■ Data section:
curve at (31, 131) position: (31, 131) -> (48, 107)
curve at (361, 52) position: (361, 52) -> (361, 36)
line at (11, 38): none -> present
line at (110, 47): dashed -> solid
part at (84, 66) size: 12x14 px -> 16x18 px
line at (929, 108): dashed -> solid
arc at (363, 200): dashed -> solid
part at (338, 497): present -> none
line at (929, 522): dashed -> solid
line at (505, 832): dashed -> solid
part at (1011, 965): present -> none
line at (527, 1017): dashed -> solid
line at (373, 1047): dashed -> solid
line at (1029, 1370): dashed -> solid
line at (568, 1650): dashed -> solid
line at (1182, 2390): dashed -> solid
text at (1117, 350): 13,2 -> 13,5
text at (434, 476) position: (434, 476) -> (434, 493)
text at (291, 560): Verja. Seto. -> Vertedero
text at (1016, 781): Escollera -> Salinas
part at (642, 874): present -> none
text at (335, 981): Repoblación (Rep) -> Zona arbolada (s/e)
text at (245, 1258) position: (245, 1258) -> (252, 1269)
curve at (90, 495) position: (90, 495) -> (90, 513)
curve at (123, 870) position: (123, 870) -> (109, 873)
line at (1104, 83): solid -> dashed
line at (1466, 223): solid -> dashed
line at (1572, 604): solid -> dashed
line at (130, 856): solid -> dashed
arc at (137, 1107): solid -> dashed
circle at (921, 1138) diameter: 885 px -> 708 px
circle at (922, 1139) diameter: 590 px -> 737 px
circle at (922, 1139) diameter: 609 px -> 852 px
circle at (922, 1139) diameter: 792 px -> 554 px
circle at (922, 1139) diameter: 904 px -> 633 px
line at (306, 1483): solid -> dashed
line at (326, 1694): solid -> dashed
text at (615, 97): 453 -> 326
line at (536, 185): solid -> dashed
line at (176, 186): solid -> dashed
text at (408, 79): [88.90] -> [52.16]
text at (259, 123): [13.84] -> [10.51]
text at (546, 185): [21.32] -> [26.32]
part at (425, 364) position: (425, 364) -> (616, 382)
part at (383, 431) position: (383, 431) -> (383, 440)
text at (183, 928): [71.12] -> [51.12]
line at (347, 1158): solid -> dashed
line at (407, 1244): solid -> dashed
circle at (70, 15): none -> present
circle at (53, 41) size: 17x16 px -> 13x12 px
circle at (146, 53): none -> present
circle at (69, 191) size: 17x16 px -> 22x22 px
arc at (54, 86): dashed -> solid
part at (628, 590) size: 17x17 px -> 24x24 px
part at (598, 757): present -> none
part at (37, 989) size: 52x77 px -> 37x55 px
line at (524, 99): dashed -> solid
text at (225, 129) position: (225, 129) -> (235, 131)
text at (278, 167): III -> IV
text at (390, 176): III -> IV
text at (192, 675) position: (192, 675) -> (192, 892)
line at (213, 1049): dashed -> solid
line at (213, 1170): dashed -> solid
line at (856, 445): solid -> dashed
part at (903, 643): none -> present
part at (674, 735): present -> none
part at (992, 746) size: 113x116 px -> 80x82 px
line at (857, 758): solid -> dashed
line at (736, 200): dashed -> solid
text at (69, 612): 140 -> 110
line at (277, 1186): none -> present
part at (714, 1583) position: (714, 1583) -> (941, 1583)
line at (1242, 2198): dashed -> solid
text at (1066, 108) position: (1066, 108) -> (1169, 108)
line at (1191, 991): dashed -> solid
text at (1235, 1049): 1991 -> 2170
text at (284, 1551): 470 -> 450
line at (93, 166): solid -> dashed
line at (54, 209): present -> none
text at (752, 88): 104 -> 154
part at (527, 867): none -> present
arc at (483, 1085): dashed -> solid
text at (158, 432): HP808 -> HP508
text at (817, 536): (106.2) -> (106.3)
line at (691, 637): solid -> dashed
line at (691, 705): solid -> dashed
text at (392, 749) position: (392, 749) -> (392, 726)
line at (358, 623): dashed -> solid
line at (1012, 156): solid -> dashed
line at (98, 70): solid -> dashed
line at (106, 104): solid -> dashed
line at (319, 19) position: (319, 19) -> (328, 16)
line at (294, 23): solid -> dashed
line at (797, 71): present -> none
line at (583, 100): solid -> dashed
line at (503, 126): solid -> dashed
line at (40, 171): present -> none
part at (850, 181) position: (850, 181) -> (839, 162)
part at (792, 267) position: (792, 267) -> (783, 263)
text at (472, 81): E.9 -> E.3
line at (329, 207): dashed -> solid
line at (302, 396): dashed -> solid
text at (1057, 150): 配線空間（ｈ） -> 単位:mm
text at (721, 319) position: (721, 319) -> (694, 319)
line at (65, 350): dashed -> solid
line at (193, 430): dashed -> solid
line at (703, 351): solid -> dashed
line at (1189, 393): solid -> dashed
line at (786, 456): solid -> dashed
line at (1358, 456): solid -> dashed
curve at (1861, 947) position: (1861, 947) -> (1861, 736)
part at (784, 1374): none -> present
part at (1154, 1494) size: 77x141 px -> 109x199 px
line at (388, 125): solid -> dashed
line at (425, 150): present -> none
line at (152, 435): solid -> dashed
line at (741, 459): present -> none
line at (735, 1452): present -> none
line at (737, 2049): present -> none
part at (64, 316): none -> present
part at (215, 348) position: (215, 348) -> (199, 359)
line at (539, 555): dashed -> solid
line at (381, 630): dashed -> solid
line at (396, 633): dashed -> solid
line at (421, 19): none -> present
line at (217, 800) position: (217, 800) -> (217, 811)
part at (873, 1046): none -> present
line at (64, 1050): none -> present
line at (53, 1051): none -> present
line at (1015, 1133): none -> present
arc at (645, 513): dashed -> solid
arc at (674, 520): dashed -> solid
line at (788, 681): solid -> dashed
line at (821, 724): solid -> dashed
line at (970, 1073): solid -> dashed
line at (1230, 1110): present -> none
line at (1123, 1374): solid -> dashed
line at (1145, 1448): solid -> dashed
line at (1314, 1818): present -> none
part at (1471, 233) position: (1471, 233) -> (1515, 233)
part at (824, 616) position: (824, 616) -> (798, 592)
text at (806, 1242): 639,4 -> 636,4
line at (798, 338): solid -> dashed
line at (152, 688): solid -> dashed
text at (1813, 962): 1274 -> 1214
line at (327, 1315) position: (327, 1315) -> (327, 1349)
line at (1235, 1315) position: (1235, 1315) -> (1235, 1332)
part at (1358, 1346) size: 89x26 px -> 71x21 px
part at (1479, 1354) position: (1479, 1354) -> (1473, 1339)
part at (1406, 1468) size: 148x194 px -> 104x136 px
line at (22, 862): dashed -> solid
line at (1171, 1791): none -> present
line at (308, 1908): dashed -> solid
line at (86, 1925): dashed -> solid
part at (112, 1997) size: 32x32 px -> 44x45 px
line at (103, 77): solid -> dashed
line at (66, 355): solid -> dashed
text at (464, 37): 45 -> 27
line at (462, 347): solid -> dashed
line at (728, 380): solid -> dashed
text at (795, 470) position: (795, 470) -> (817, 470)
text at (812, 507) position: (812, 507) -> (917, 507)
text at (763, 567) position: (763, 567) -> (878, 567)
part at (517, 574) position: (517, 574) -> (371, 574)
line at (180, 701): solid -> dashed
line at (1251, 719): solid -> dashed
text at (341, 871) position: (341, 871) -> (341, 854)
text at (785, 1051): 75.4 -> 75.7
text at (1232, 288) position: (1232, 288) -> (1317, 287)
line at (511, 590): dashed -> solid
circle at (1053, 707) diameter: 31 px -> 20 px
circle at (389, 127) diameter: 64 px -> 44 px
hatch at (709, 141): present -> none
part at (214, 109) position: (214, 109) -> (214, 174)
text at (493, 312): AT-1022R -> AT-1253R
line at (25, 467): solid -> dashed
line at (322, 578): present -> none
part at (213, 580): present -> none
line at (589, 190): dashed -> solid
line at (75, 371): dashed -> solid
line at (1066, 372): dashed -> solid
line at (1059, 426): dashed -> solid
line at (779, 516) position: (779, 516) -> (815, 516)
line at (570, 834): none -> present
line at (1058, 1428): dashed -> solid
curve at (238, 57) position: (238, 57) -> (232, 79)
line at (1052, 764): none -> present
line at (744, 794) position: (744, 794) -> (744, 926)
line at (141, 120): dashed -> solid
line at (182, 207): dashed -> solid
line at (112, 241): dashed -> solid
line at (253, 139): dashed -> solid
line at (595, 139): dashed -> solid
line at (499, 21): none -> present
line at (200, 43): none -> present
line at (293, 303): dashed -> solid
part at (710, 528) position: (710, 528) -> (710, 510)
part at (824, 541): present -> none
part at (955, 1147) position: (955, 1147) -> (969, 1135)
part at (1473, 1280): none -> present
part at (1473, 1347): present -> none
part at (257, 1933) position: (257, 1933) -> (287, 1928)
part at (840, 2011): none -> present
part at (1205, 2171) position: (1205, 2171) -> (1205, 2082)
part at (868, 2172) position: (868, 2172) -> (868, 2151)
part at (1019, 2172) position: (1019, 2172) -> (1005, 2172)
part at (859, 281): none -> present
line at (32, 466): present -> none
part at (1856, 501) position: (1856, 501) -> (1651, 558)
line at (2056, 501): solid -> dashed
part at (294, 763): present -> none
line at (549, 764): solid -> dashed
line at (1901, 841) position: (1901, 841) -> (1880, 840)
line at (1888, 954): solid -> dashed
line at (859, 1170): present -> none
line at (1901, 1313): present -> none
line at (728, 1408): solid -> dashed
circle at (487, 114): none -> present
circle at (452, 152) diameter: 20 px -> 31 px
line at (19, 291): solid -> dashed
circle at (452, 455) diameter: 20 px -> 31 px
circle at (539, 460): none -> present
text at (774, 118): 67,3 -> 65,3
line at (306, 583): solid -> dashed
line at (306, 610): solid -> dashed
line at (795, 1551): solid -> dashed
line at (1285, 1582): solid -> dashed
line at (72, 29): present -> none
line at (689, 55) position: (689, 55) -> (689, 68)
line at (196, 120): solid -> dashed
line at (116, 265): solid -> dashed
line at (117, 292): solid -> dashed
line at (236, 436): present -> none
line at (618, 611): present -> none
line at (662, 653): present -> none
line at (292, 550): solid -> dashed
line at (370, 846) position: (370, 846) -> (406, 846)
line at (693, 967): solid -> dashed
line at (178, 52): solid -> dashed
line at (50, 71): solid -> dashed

■ Given problem: Please recast the items above as a numbered list, from the first line through the line containing "line at (1182, 2390): dashed -> solid", leaving out any blank lines.

■ Output for this exercise:
1. curve at (31, 131) position: (31, 131) -> (48, 107)
2. curve at (361, 52) position: (361, 52) -> (361, 36)
3. line at (11, 38): none -> present
4. line at (110, 47): dashed -> solid
5. part at (84, 66) size: 12x14 px -> 16x18 px
6. line at (929, 108): dashed -> solid
7. arc at (363, 200): dashed -> solid
8. part at (338, 497): present -> none
9. line at (929, 522): dashed -> solid
10. line at (505, 832): dashed -> solid
11. part at (1011, 965): present -> none
12. line at (527, 1017): dashed -> solid
13. line at (373, 1047): dashed -> solid
14. line at (1029, 1370): dashed -> solid
15. line at (568, 1650): dashed -> solid
16. line at (1182, 2390): dashed -> solid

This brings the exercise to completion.